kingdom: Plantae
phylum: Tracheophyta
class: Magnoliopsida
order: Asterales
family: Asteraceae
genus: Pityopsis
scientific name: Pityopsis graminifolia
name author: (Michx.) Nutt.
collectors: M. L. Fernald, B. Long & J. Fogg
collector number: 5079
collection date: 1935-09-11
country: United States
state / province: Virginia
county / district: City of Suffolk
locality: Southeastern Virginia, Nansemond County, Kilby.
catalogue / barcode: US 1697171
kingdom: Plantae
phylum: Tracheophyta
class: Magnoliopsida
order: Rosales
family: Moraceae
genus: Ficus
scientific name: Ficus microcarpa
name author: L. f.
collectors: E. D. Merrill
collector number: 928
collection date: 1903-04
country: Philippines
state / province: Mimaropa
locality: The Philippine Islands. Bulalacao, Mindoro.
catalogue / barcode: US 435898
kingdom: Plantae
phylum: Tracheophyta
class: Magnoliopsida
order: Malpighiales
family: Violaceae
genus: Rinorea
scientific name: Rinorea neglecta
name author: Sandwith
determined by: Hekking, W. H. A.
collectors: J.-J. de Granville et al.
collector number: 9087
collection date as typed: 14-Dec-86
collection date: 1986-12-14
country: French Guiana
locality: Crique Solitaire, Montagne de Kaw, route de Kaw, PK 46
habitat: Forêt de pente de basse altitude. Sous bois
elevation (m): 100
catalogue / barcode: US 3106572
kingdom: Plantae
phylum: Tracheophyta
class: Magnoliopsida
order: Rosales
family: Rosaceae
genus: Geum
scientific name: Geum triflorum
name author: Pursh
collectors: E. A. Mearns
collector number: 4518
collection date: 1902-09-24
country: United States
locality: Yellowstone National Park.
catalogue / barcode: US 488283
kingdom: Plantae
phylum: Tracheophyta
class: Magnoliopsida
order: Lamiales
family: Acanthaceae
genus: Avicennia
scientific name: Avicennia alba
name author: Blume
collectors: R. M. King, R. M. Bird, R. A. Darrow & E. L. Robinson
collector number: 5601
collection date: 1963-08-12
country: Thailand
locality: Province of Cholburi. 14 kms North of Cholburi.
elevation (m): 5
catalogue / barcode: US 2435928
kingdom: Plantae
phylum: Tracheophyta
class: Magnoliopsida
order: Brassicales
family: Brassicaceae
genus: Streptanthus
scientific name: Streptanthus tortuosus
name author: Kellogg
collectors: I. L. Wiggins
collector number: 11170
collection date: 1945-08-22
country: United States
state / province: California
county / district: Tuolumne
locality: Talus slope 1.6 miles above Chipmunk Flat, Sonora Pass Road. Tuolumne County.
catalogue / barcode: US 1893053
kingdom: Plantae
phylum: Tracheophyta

#### [The request]
Format all of the material above as a two-column CSV with the headers field and value. Give one row per entry, and put each item in its own quoted field with any line breaks turned into spaces.

#### [Written solution]
field,value
"kingdom:","Plantae"
"phylum:","Tracheophyta"
"class:","Magnoliopsida"
"order:","Asterales"
"family:","Asteraceae"
"genus:","Pityopsis"
"scientific name:","Pityopsis graminifolia"
"name author:","(Michx.) Nutt."
"collectors:","M. L. Fernald, B. Long & J. Fogg"
"collector number:","5079"
"collection date:","1935-09-11"
"country:","United States"
"state / province:","Virginia"
"county / district:","City of Suffolk"
"locality:","Southeastern Virginia, Nansemond County, Kilby."
"catalogue / barcode:","US 1697171"
"kingdom:","Plantae"
"phylum:","Tracheophyta"
"class:","Magnoliopsida"
"order:","Rosales"
"family:","Moraceae"
"genus:","Ficus"
"scientific name:","Ficus microcarpa"
"name author:","L. f."
"collectors:","E. D. Merrill"
"collector number:","928"
"collection date:","1903-04"
"country:","Philippines"
"state / province:","Mimaropa"
"locality:","The Philippine Islands. Bulalacao, Mindoro."
"catalogue / barcode:","US 435898"
"kingdom:","Plantae"
"phylum:","Tracheophyta"
"class:","Magnoliopsida"
"order:","Malpighiales"
"family:","Violaceae"
"genus:","Rinorea"
"scientific name:","Rinorea neglecta"
"name author:","Sandwith"
"determined by:","Hekking, W. H. A."
"collectors:","J.-J. de Granville et al."
"collector number:","9087"
"collection date as typed:","14-Dec-86"
"collection date:","1986-12-14"
"country:","French Guiana"
"locality:","Crique Solitaire, Montagne de Kaw, route de Kaw, PK 46"
"habitat:","Forêt de pente de basse altitude. Sous bois"
"elevation (m):","100"
"catalogue / barcode:","US 3106572"
"kingdom:","Plantae"
"phylum:","Tracheophyta"
"class:","Magnoliopsida"
"order:","Rosales"
"family:","Rosaceae"
"genus:","Geum"
"scientific name:","Geum triflorum"
"name author:","Pursh"
"collectors:","E. A. Mearns"
"collector number:","4518"
"collection date:","1902-09-24"
"country:","United States"
"locality:","Yellowstone National Park."
"catalogue / barcode:","US 488283"
"kingdom:","Plantae"
"phylum:","Tracheophyta"
"class:","Magnoliopsida"
"order:","Lamiales"
"family:","Acanthaceae"
"genus:","Avicennia"
"scientific name:","Avicennia alba"
"name author:","Blume"
"collectors:","R. M. King, R. M. Bird, R. A. Darrow & E. L. Robinson"
"collector number:","5601"
"collection date:","1963-08-12"
"country:","Thailand"
"locality:","Province of Cholburi. 14 kms North of Cholburi."
"elevation (m):","5"
"catalogue / barcode:","US 2435928"
"kingdom:","Plantae"
"phylum:","Tracheophyta"
"class:","Magnoliopsida"
"order:","Brassicales"
"family:","Brassicaceae"
"genus:","Streptanthus"
"scientific name:","Streptanthus tortuosus"
"name author:","Kellogg"
"collectors:","I. L. Wiggins"
"collector number:","11170"
"collection date:","1945-08-22"
"country:","United States"
"state / province:","California"
"county / district:","Tuolumne"
"locality:","Talus slope 1.6 miles above Chipmunk Flat, Sonora Pass Road. Tuolumne County."
"catalogue / barcode:","US 1893053"
"kingdom:","Plantae"
"phylum:","Tracheophyta"